4. Revocable Living Trust
A revocable living trust is the workhorse of probate avoidance and an important coordinating tool for Connecticut estate-tax planning. The trust avoids probate, simplifies administration, and provides a framework for tax-efficient transfers within Connecticut and federal estate-tax rules.
The Connecticut state estate tax
Connecticut is one of about a dozen states that levy a state estate tax. Under Conn. Gen. Stat. §12-391, the Connecticut estate-tax exemption was phased up over multiple years to match the federal estate-tax exemption (~$13.99M per individual in 2025) effective January 1, 2023.3
Estates above the exemption owe Connecticut estate tax on the excess at graduated rates ranging from a low single digit to around 12% at the top. Estate-tax returns (Form CT-706) are due within six months of date of death for resident decedents.
The Connecticut state gift tax
Connecticut is the only US state with a state-level gift tax. Under Conn. Gen. Stat. §12-640 et seq., gifts of Connecticut property or by Connecticut residents above the federal annual exclusion ($19,000 per recipient in 2025) and using the lifetime exemption are subject to Connecticut gift tax under a unified-credit framework that mirrors the federal estate-and-gift-tax integration.4
The practical effect: lifetime gifting strategies that reduce federal estate-tax exposure can also reduce Connecticut estate-tax exposure, but Connecticut residents must file Connecticut gift-tax returns (Form CT-706/709) for gifts above the annual exclusion. Connecticut also applies a lookback to gifts in the three years before death (the gross-up rule), which can modestly affect estate-tax calculations.
The Connecticut Probate Court system
Connecticut’s Probate Court system is unique among US states. A statewide network of Probate Courts — organized into Probate Districts — handles decedent’s estates, conservatorships, guardianships, children’s matters, and certain real-estate proceedings.
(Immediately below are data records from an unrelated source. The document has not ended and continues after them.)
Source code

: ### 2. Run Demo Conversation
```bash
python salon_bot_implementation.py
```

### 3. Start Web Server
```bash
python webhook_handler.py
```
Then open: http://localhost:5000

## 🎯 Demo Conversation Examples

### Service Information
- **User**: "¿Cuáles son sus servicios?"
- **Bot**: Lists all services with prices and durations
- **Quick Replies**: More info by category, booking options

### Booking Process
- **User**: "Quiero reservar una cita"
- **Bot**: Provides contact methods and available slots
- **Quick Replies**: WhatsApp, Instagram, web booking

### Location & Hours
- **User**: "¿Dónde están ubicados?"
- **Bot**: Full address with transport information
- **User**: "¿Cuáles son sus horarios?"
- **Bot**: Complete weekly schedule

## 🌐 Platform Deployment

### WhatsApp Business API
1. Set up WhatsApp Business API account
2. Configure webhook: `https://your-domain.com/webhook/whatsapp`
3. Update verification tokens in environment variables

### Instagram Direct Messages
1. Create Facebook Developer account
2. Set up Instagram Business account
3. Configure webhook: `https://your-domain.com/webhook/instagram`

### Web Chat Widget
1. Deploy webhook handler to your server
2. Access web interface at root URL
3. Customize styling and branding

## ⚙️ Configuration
Probate judges are elected and serve full-time or part-time depending on the district.5
Connecticut probate paths:
- Regular administration. Personal representative appointed; creditors noticed; assets inventoried and distributed.
- Small-estate procedure. Under Conn. Gen. Stat. §45a-273 et seq., available for estates with personal property below a statutory threshold (~$40,000). Uses an affidavit; real property must transfer separately.
Probate-avoidance tools commonly used in Connecticut: revocable living trusts, beneficiary designations, joint tenancy with right of survivorship, and Transfer-on-Death deeds for real estate (Connecticut adopted the Uniform Real Property Transfer on Death Act in 2024).
Connecticut homestead exemption
Connecticut’s creditor-protection homestead exemption under Conn. Gen. Stat. §52-352b protects the primary residence from forced sale by most judgment creditors up to a statutory dollar amount (~$250,000 per individual). Married couples may double the exemption. The figure is meaningful but does not approach Florida or Texas levels.
Elder abuse and civil remedies
Connecticut’s Protective Services for the Elderly statute (Conn. Gen. Stat. §17b-450 et seq.) provides for state protective services for adults 60+. The Department of Social Services investigates reports. Reports may be filed at 1-888-385-4225. Mandatory reporters include physicians, nurses, social workers, law enforcement, and certain others.
What to do this quarter
- Locate (or create) your parent’s four documents: POA, Advance Directive, will, and (if appropriate) revocable trust.
- If your parent’s estate is above approximately $5M (well below the current exemption but worth watching as exemption rules evolve), engage Connecticut estate-tax counsel.
- If lifetime gifting is in the plan, coordinate Connecticut gift-tax filings with federal returns.
- For Medicaid planning interactions with estate plans, see our Connecticut Medicaid guide.